* **Document**:
╔══
What It’s Like to Run 157 Miles on 6 Continents in 5 Days

157 miles

With Glenn from the Military Frequent Flyer at our finish line

Link: Posts About Running Round the World With Miles

This was actually not the first time I had done something like this. Several years before, I tried it but missed out on Africa (Egypt) because the roads were a mess and my time I had alloted for there was too small. So, yes, poor planning on my part! But, I had done the whole thing that time in coach which was very, very difficult!

This time around, I picked better flights, scouted a few of the sites, and did the whole thing in business/first class. That last part definitely made it easier, well, sort of! 🙂

These may sound like no-brainers but I will take you through each part of it!

It Is Mentally Challenging

I could plan for the physical parts of the run (and I did). I ran multiple 100+ mile weeks in the heat to prepare for the tougher parts of the run and ran at all hours of the day and night to get my body ready for this challenge. The physical part could be dealt with.
╚══
* **Information provided**:
╔══
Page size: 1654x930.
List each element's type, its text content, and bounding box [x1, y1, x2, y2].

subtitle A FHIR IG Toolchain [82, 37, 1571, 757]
╚══
* **Tasks**:
1) In the running post, copy everything from "What It’s Like to" down to "very, very difficult!", replacing "coach" with "economy".
2) Carry on the account of running 157 miles on six continents from the point where it stops.

* **Answers to the tasks**:
1)
What It’s Like to Run 157 Miles on 6 Continents in 5 Days

157 miles

With Glenn from the Military Frequent Flyer at our finish line

Link: Posts About Running Round the World With Miles

This was actually not the first time I had done something like this. Several years before, I tried it but missed out on Africa (Egypt) because the roads were a mess and my time I had alloted for there was too small. So, yes, poor planning on my part! But, I had done the whole thing that time in economy which was very, very difficult!

2)
The mental part is hard to prepare for. I mean, I would literally be sleeping only on airplanes and running 26.2 miles on 6 continents in less than 5 days. The travel part of that alone can be difficult! Add in the running and the mental challenges grow.

Probably the toughest part, mentally, was dealing with what still lay ahead. It was very comforting to complete the 3rd marathon run (in Abu Dhabi). Not only did it mean I was half way done but it was also the most difficult half (3 marathon distances on 3 continents in less than 36 hours). I had to take it one mile at a time or else it became very overwhelming.

There were a couple of times when the flight schedule became an issue and I would begin to get really anxious about it while I was running. In a way, thinking about flight issues actually helped me in my run because it gave me something to focus on that was outside of my control. It also helped me to push a little harder and have a distraction.

One time, in Sydney, I actually had a slight pain in my lower leg. It was the one and only time I dealt with anything close to an injury so I was very thankful! But, it is incredibly difficult, mentally, to deal with something like that thinking that it could end your adventure early.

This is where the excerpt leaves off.